The bill is still bad for people with disabilities.
Representative Murphy, the bill’s author, called H.R. 2646 the “Helping Families in Mental Health Crisis Act of 2015.” Others know it as the “Murphy bill.” Last week the House Energy and Commerce (E&C) Committee amended it and voted it out of committee unanimously. View the markup and the vote.
As we’ve discussed in previous alerts, the passage of this bill would have dire consequences for people with psychiatric disabilities. Misled by dangerous assumptions and false media portrayals of those with psychiatric disabilities, supporters of this bill believe they are advocating for improved access to services and protection from violence.

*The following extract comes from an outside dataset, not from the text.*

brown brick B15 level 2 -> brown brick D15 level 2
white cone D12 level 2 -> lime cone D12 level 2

In reality, this bill would take away basic civil and human rights of people with disabilities. People with psychiatric diagnoses are much more likely to be victims than perpetrators of violence. They are no more likely to be dangerous than their peers without psychiatric diagnoses. Regardless of these facts, proponents of this bill seem to believe that those with psychiatric diagnosis truly are different and less capable than their peers and should be treated as such.

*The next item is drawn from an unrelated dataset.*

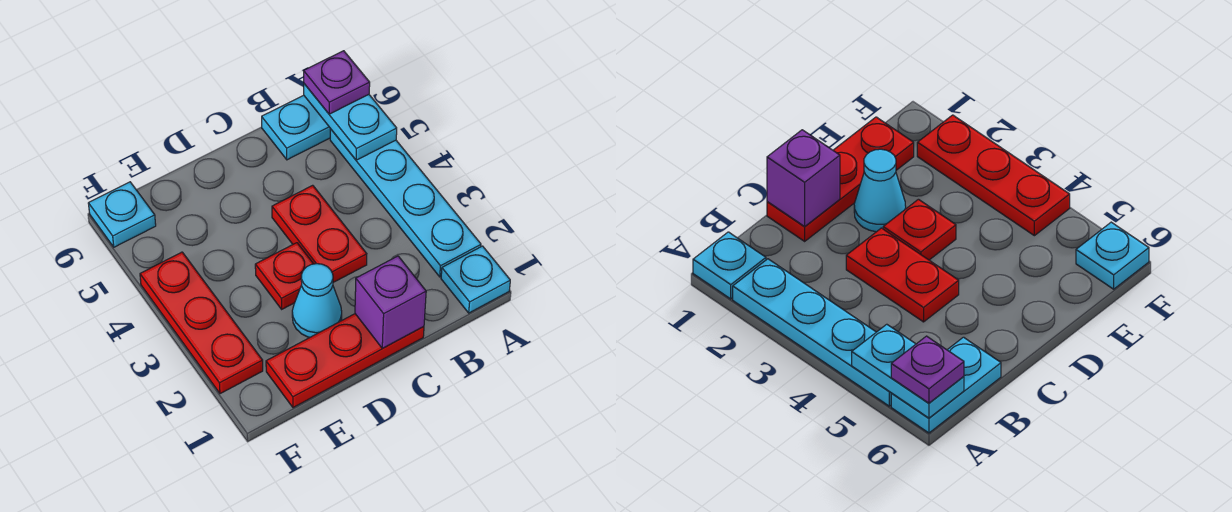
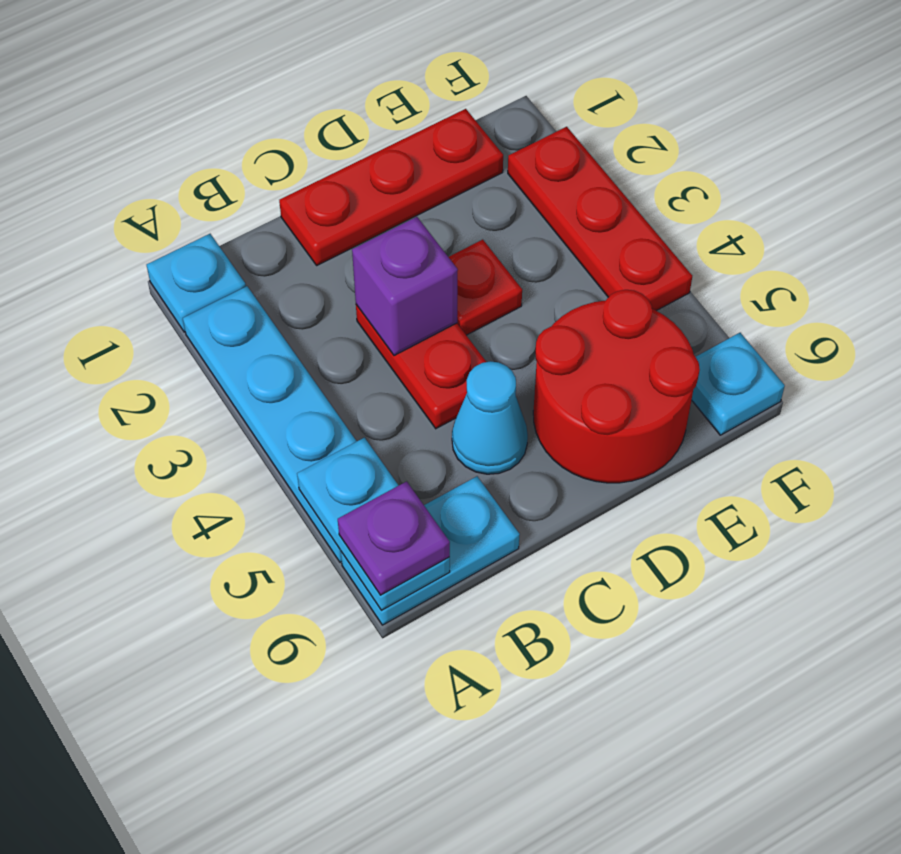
purple brick C1 level 2 -> purple brick C3 level 2
cyan cone D2 level 1 -> cyan cone C5 level 1
none -> red round brick D5:E6 level 1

Perhaps most importantly, this bill limits health privacy under the HIPAA rules. Section 401 of the Manager’s Amendment would establish a “Sense of Congress.” This section would write a controversial definition into law. There is substantial research showing that people diagnosed with mental illness are able to make reasonable decisions about their care as do people with other chronic health conditions. The bill ignores this evidence, limiting the rights of people with psychiatric disabilities to privacy and to control their own care.
Section 404 requires the Secretary of Health and Human Services to promulgate new HIPAA privacy regulations. This creates the risk that more discrimination will be written into law consistently with the “Sense of Congress.”
Together, these provisions justify discrimination and ignore one of the ugly truths of mental health treatment. Namely, most people with psychiatric disability have experienced trauma, often childhood trauma and often at the hands of family members. Granting family members rights to information about health care will cause harm to many people with psychiatric disabilities. We must oppose this.
In addition to the HIPPA privacy provisions, this bill contains other dangerous provisions. It would:
- Promote greater reliance on hospitals and other institutions over community supports and
- Bribe states to take away the right to decide their own health care for people with psychiatric disability through an “assisted outpatient treatment” grant program.
The term “assisted outpatient treatment” (AOT) is like calling robbery “assisted wealth redistribution” and is more appropriately called involuntary outpatient treatment (“IOT”). IOT has been studied extensively. It has not been shown to be effective without increased access to services.
H.R. 2646 also creates new bureaucracy within the Substance Abuse and Mental Health Services Administration (SAMHSA). A new Assistant Secretary must be a doctor. Other changes threaten effective programs such as peer support and limit the role for consumers in mental health and substance use policy and programs.
Instead of encouraging mental health treatment, the discrimination this bill requires would encourage people to avoid treatment. The only sure way to avoid losing rights is to stay out of the system.
Though some of the most harmful provisions in previous versions of this bill have been softened, it is still dangerous and discriminatory. This much we know is true: Passing this bill would undo many years of disability advocacy successes that we as a community have fought so hard to achieve by dehumanizing people with psychiatric diagnoses. Please call your Representative! Ask them to oppose H.R. 2646; it is still bad for people with disabilities.